If we're lucky, we'll see a few of these kids on our team next year, but it's not guaranteed. And I hope that we can just get together after the season ends - both kids and parents - to keep the friendships growing.

Because it's been a good year. And I'm going to miss it!  

Tuesday, June 16, 2015

My 9 Year Old Gets It ....

Sometimes, okay - too much of the time, I feel badly for my kids.

I wish they had a healthier mom who struggles with less things.

I also realize this is an irrational thought. I can't control it, they can't control it, and it's not like other families out there don't have their own struggles - their own up and down moments.

I also realize that I'm not the only mom who feels not good enough. What's that saying? Behind every kid is a mom who thinks she's doing it all wrong? Or something like that.

Still, this is how I feel and I struggle with it.

I suppose my kids will learn empathy and compassion, and might be better able to help someone else who is dealing with similar issues. This is a good thing. They are learning, and they are understanding.

This is the hardest with my 9 year old. He doesn't really remember me from before cancer. This bothers me. I know in time the other two may not remember a before and after either, as childhood memories morph together and become just a bit fuzzy with time.

But he was 5 when I got cancer - and not very far into 5.

Tonight at his baseball game (in which he played quite well if I brag for a few moments) I had an allergic reaction to something. No, I don't know what, and yes, I'd probably be willing to pay you pretty much anything if you knew what it was!

 We got home and he said to me "It's pretty strange that you would get an allergic reaction like that and we don't know why"

Yep, I agreed it is. Then I said my body is just sensitive and works differently then some other people's bodies.

It seemed a simple enough response. He thought for a moment and told me "No, I don't think your body works differently. I think it's the cancer. I know you don't have it in you right now mom, but I think it changed you and changed how your body worked."

Well. From the mouth of babes and all of that.

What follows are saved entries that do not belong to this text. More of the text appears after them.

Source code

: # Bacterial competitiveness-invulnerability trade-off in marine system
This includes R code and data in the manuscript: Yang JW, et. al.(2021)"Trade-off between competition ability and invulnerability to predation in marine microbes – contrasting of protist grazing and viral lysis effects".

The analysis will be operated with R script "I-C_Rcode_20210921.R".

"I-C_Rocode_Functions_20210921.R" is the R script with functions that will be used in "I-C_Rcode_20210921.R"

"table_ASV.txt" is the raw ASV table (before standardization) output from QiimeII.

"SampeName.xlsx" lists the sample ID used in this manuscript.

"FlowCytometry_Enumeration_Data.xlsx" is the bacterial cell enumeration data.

He gets it. I feel much the same way - cancer, the treatment, all of it, I think it changed me - and not in a I-now-have-meaning-in-my-life-and-I'm-a-better-person-who-appreciates-every-single-moment change. But now I'm a person with migraines, hives, rashes, itchiness, chronic fatigue, low iron, severe insomnia, and some other wonderful medical things.

Cancer left it's mark. The treatment left it's toll. This is what life-post-cancer looks like for me.

Just like that, he explained it. It made sense to him. He didn't seem mad, or angry, or confused. He wasn't worried, or scared, and anything. Just cancer changed me, this is where I'm at. It is strange that it happens, but it just is.

And I thought, my 9 year old is wiser than me. And he's wiser than some other people I know.

From the mouth of babes. This sweet boy who loves me no matter what. This sweet boy who wants to help me feel better, and yet, is just able to accept that this is what it is, and can I have dessert now?

And yes, he got a dessert.

Which reminds me, last week I had a knock-me-down migraine. In a rare twist of my migraines, it left me very very sensitive to sound. All sounds pretty much hurt. I didn't want to hear anyone talking to me, or clocks chiming, or music, or the sounds of the tv. I needed silence.

I rested for a while and rejoined the family. My boy asked me what he should draw. I said he should draw a pair of headphones that would make it so my head didn't hurt when people talk to me. So, he drew headphones, told me to hold the paper up to my head, and when I did, he whispered he loved me and wanted to make better.

And then ran off to play.

He's a sweet kid. All three of them are. I think most kids are actually.

I hate that my kids have to live through my medical stuff. But I'm pretty glad, and proud, of how they seem to handle it and take it in stride. I don't think I could have done that at his age. Or the way my 12yo takes it all. Or the way my 15yo takes it all.

But they just roll with what life hands our way, and even my 9 year old gets it.